* **WORK ORDER**
The records below are to be returned word for word, with pictures left out.
════════════════
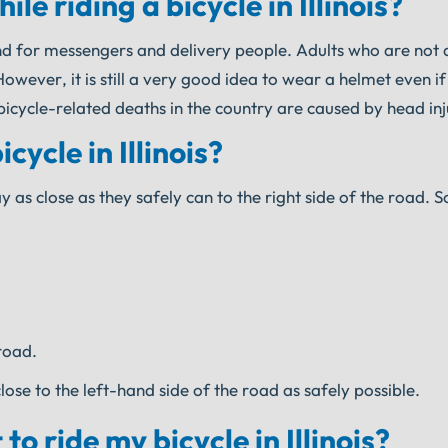
e riding a bicycle in Illinois?
nd for messengers and delivery people. Adults who are not 
ever, it is still a very good idea to wear a helmet even if i
icycle-related deaths in the country are caused by head inj
ycle in Illinois?
y as close as they safely can to the right side of the road. 
road.
se to the left-hand side of the road as safely possible.
o ride my bicycle in Illinois?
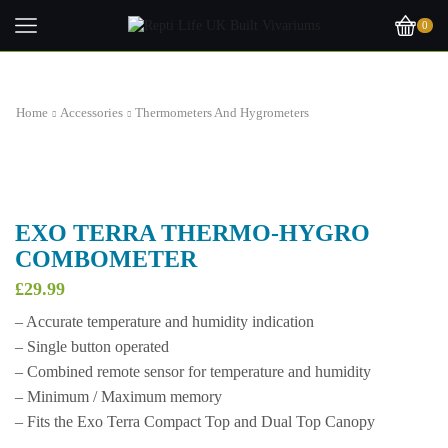
0
Home
Accessories
Thermometers And Hygrometers
EXO TERRA THERMO-HYGRO
COMBOMETER
£
29.99
– Accurate temperature and humidity indication
– Single button operated
– Combined remote sensor for temperature and humidity
– Minimum / Maximum memory
– Fits the Exo Terra Compact Top and Dual Top Canopy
════════════════
* **ANSWER SECTION**
e riding a bicycle in Illinois?
nd for messengers and delivery people. Adults who are not 
ever, it is still a very good idea to wear a helmet even if i
icycle-related deaths in the country are caused by head inj
ycle in Illinois?
y as close as they safely can to the right side of the road. 
road.
se to the left-hand side of the road as safely possible.
o ride my bicycle in Illinois?
0
Home
Accessories
Thermometers And Hygrometers
EXO TERRA THERMO-HYGRO
COMBOMETER
£
29.99
– Accurate temperature and humidity indication
– Single button operated
– Combined remote sensor for temperature and humidity
– Minimum / Maximum memory
– Fits the Exo Terra Compact Top and Dual Top Canopy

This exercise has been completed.